● Action item: Retype the data that follows line by line, exactly, and leave its pictures out.

● Information provided:
____
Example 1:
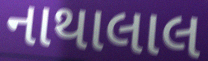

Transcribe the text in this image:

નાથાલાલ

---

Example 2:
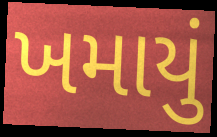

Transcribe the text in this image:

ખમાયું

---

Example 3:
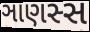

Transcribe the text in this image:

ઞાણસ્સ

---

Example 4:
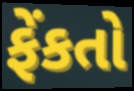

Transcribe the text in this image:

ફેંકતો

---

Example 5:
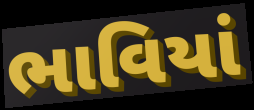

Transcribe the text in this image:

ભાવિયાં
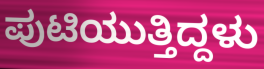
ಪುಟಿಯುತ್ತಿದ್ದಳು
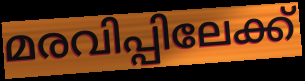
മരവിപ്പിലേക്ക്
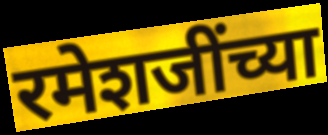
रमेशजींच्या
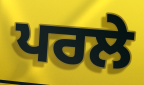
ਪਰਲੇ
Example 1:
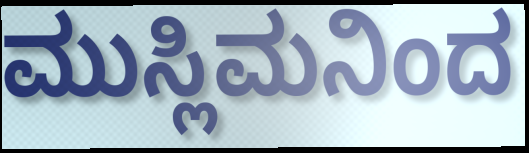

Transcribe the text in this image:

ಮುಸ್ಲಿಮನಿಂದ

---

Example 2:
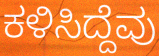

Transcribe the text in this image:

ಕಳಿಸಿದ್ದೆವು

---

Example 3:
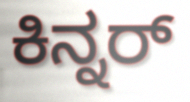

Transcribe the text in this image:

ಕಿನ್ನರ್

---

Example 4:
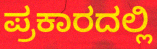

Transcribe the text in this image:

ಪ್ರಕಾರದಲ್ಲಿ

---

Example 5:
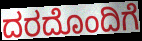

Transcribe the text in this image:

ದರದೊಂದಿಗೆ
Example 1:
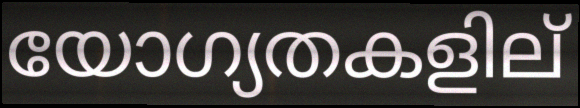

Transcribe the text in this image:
____
● Solution to the problem:
Example 1:

Transcribe the text in this image:

નાથાલાલ

---

Example 2:

Transcribe the text in this image:

ખમાયું

---

Example 3:

Transcribe the text in this image:

ઞાણસ્સ

---

Example 4:

Transcribe the text in this image:

ફેંકતો

---

Example 5:

Transcribe the text in this image:

ભાવિયાં
ಪುಟಿಯುತ್ತಿದ್ದಳು
മരവിപ്പിലേക്ക്
रमेशजींच्या
ਪਰਲੇ
Example 1:

Transcribe the text in this image:

ಮುಸ್ಲಿಮನಿಂದ

---

Example 2:

Transcribe the text in this image:

ಕಳಿಸಿದ್ದೆವು

---

Example 3:

Transcribe the text in this image:

ಕಿನ್ನರ್

---

Example 4:

Transcribe the text in this image:

ಪ್ರಕಾರದಲ್ಲಿ

---

Example 5:

Transcribe the text in this image:

ದರದೊಂದಿಗೆ
Example 1:

Transcribe the text in this image:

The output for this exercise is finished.